County planner Tina Twing, who wrote a staff report recommending approval
of the expansion, said that the county has to balance the negative impact
of the composter with the interests of the entire Chino Basin, where dairy
cows produce more than one million tons of manure per year that has to be
disposed of.
"This has to be in somebody's backyard," Twing said, adding that the
expansion proposal includes conditions that should improve the monitoring
and regulation of dust and odor problems at the plant.
"As a county, we have to look at all the angles and all the issues," she said.
Two years ago, Warden Susan Poole wrote San Bernardino County planners a
letter opposing the expansion, stating that it could "pose significant
difficulties to the California Institution for Women and the confined
inmate population contained within."
Blanche Batiz, an 18-year employee of the prison, says many of the inmates
she supervises suffer from the plant's dust and odors, which she described
as the same as a "real bad dirty diaper bucket."

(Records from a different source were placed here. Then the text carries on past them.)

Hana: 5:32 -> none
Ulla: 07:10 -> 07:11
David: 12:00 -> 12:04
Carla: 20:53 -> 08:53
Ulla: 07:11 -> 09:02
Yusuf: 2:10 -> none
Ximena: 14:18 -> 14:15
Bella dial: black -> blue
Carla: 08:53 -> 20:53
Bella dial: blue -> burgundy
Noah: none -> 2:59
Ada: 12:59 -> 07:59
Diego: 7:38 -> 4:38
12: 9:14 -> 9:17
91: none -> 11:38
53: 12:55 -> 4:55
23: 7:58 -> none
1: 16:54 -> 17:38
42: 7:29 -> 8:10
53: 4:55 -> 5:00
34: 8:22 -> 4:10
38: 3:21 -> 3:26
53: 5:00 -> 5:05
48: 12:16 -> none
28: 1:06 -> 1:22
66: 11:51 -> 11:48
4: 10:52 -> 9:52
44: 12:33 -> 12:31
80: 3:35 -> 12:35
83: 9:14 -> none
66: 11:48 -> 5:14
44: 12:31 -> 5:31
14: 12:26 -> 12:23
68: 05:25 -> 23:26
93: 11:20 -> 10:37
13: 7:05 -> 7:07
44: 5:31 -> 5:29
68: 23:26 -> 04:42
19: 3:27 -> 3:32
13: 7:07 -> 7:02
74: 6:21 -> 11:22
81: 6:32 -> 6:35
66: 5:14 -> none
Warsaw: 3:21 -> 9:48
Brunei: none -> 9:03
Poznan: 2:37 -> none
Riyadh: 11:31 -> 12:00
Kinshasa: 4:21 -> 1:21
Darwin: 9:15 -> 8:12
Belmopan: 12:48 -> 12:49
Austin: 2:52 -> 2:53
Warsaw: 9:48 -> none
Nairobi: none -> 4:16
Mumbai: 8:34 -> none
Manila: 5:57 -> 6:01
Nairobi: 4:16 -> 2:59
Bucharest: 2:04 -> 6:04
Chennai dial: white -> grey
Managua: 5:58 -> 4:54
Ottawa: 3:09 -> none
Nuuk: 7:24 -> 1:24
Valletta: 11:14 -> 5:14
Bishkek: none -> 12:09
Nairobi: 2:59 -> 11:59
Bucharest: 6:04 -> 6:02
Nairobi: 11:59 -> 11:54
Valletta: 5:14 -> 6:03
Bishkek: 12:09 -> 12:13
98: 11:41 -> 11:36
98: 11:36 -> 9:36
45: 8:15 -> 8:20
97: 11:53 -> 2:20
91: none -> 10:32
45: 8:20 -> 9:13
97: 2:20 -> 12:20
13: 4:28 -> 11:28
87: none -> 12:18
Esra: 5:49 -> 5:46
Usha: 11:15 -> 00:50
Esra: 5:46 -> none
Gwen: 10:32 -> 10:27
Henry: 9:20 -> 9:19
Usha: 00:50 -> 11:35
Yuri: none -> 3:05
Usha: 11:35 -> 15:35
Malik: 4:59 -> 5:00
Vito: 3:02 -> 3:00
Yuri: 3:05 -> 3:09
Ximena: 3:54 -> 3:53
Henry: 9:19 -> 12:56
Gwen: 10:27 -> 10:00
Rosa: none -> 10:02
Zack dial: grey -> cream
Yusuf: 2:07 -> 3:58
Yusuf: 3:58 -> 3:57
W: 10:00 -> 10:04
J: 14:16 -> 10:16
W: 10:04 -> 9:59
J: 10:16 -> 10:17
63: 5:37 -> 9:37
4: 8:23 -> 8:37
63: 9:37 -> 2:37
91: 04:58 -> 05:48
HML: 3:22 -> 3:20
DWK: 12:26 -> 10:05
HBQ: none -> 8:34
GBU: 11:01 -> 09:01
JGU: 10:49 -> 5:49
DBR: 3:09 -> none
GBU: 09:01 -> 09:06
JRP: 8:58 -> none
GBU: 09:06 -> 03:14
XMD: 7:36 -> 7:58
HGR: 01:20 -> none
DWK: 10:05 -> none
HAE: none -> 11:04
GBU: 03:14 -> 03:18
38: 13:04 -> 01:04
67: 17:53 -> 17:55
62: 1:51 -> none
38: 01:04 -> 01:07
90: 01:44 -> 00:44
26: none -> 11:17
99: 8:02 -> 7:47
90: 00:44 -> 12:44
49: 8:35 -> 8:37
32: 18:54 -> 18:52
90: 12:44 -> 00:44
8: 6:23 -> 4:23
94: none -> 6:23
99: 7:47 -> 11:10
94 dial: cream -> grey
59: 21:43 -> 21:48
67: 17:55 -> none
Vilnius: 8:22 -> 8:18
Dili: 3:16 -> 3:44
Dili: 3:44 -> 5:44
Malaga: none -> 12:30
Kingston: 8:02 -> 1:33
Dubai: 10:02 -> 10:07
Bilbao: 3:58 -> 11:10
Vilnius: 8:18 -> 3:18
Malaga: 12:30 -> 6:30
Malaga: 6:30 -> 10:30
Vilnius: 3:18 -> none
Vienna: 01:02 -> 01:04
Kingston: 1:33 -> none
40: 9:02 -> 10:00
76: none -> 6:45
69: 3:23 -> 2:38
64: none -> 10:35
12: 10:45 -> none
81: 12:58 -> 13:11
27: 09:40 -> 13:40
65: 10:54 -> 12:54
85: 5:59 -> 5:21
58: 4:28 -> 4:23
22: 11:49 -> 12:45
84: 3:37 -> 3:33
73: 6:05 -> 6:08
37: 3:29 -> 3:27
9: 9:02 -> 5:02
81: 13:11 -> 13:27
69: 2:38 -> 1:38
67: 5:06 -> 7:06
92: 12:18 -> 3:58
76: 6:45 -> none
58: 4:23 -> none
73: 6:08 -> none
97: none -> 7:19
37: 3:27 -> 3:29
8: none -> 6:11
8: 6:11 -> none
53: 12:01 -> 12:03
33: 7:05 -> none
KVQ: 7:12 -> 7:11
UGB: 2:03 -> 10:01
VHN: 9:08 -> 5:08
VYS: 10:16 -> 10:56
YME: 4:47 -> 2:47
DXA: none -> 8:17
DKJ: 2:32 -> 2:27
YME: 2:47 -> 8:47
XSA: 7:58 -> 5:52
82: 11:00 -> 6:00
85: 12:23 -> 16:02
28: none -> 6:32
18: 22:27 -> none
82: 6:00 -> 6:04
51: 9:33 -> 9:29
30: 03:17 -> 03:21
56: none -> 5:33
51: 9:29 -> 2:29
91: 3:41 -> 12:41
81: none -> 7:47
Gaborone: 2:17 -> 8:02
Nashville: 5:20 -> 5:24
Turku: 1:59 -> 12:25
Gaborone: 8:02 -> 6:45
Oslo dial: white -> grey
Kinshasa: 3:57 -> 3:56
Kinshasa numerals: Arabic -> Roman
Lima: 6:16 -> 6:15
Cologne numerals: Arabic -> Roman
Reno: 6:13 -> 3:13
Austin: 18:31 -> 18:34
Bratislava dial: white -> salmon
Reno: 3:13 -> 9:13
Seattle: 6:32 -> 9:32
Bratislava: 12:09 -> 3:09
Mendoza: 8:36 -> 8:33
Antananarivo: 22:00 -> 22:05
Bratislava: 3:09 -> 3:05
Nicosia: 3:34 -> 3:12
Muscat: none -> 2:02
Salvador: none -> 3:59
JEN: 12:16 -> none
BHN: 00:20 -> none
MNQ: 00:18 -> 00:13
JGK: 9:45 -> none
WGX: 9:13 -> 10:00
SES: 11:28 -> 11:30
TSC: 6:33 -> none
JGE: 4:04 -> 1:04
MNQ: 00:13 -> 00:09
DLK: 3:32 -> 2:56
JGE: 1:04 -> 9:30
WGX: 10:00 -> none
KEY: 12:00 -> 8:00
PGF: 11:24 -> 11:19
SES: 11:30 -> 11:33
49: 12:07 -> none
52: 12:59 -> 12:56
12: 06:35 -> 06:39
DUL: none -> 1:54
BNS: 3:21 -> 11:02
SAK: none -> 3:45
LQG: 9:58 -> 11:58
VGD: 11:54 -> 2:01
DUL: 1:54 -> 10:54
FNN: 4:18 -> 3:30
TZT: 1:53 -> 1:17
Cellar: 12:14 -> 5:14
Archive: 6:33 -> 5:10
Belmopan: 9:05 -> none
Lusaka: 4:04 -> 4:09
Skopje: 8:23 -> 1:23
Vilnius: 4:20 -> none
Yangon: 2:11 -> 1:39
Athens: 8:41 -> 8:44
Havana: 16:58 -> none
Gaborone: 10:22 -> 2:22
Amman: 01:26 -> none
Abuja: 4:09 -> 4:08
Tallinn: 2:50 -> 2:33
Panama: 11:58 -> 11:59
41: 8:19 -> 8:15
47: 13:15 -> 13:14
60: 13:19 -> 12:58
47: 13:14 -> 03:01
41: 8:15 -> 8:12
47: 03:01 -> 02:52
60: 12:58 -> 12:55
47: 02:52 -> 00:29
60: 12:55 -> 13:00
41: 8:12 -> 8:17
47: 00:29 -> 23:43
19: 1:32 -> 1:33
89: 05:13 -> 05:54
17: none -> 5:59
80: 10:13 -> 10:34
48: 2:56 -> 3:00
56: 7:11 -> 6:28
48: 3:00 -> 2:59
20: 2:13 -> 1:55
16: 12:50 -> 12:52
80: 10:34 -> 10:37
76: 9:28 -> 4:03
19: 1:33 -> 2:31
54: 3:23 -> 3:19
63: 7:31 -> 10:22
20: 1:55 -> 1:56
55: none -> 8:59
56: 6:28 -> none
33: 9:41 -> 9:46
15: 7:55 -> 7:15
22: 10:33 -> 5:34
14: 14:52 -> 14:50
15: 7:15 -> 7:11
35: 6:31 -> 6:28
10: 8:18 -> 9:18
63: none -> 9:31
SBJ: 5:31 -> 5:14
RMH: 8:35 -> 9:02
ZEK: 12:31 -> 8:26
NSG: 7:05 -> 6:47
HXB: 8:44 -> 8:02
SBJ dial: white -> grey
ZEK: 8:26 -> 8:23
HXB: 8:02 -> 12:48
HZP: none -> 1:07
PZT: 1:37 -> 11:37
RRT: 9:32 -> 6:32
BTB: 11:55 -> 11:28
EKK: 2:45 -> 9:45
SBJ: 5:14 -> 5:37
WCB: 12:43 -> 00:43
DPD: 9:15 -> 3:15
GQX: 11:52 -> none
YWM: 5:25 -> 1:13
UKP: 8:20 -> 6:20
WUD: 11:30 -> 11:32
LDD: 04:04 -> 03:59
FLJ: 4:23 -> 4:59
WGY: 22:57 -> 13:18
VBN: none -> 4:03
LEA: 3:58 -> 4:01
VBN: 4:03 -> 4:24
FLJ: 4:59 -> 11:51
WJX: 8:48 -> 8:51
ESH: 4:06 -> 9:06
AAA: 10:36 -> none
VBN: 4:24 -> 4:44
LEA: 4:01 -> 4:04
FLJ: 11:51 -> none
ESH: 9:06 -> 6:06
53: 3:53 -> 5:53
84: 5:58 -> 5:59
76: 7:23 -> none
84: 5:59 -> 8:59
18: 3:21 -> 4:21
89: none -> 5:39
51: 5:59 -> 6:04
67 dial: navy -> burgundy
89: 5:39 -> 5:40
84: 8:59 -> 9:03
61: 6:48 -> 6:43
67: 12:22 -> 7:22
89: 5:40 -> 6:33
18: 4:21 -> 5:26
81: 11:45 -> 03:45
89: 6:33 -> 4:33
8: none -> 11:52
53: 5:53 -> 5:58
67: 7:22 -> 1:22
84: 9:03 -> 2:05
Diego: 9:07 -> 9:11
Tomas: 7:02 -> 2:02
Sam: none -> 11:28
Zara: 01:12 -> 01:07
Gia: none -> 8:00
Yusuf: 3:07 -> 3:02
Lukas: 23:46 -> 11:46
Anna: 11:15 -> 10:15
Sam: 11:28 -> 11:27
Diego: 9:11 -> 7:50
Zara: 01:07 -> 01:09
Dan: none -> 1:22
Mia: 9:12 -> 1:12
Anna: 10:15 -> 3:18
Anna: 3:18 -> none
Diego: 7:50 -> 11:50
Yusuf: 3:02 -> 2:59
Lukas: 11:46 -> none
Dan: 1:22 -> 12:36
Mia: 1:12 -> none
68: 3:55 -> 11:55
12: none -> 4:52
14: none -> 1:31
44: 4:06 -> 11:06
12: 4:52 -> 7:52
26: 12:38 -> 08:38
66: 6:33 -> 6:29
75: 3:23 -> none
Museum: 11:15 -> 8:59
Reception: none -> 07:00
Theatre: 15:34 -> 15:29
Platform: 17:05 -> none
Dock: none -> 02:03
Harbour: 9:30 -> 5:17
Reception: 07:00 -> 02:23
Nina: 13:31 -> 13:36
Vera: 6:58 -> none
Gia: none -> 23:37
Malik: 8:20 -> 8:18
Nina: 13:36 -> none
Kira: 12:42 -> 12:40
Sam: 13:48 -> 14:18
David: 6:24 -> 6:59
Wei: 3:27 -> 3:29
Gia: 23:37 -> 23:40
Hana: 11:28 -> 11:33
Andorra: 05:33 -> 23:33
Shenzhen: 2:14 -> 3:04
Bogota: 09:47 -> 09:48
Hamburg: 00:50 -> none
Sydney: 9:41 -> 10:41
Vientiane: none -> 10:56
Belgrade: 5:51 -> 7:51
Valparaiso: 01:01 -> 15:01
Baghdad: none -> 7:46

"Inmates are always complaining about it hurting their noses and their
chests," she said. Batiz said people who have never had allergies are
starting to have allergy symptoms. She recalled when a strong gust of wind
kicked up dust from the composter at an inmate craft show in front of the
prison.
"A big red cloud of that stuff blew up and hit me in the back," she said.
"Three weeks afterward I was still choking. I was thinking, 'Dang, that
can't be good for us.' "
Batiz said she used to call air quality officials to complain about dust
from the plant, but never got any help.
South Coast Air Quality Management District officials could not be reached
for comment on Thursday, but district records show that the monitoring
agency received at least 15 complaints about the composter in 2000.
Richard Atwater, the CEO and General Manager of the Inland Empire Utilities
Agency, acknowledged that the composter produces dust and bad odors, but
said there has been no scientific proof that exposure to the two causes
illness.
He said a study conducted by the Riverside County Health Department of a
larger composting facility near Corona revealed no such health threats.
Atwater said the agency has taken vigorous steps recently to reduce the
dust that migrates from the plant, including spending about $100,000 to
cover some of the piles of waste with mesh as well as increased
watering. The plant will also stop operations when the wind blows above 25
mph, Atwater said.
He said plans to relocate operations to several enclosed plants that the
agency hopes to build in coming years will further reduce dust and odors in
the region.
One of those sites is next to a new $85-million sewage treatment plant in
Chino near the Chino Hills border. Agency officials said they believe it
makes sense to compost the sewage sludge next to the plant that produces
it, but Chino Hills officials and residents have opposed any such plan
claiming that it threatens area property values, their quality of life and
their health.
One of those residents, Anne Elefante, lives in the Fairfield Ranch
neighborhood less than a mile from the proposed site of the new plant.
"It gives me a lot of concern," Elefante said. "If they're incompetent at
taking care of the problems that occur at their current facility, which is
only five years old, how can they be trusted to do a better job with more
complicated equipment and the same management?"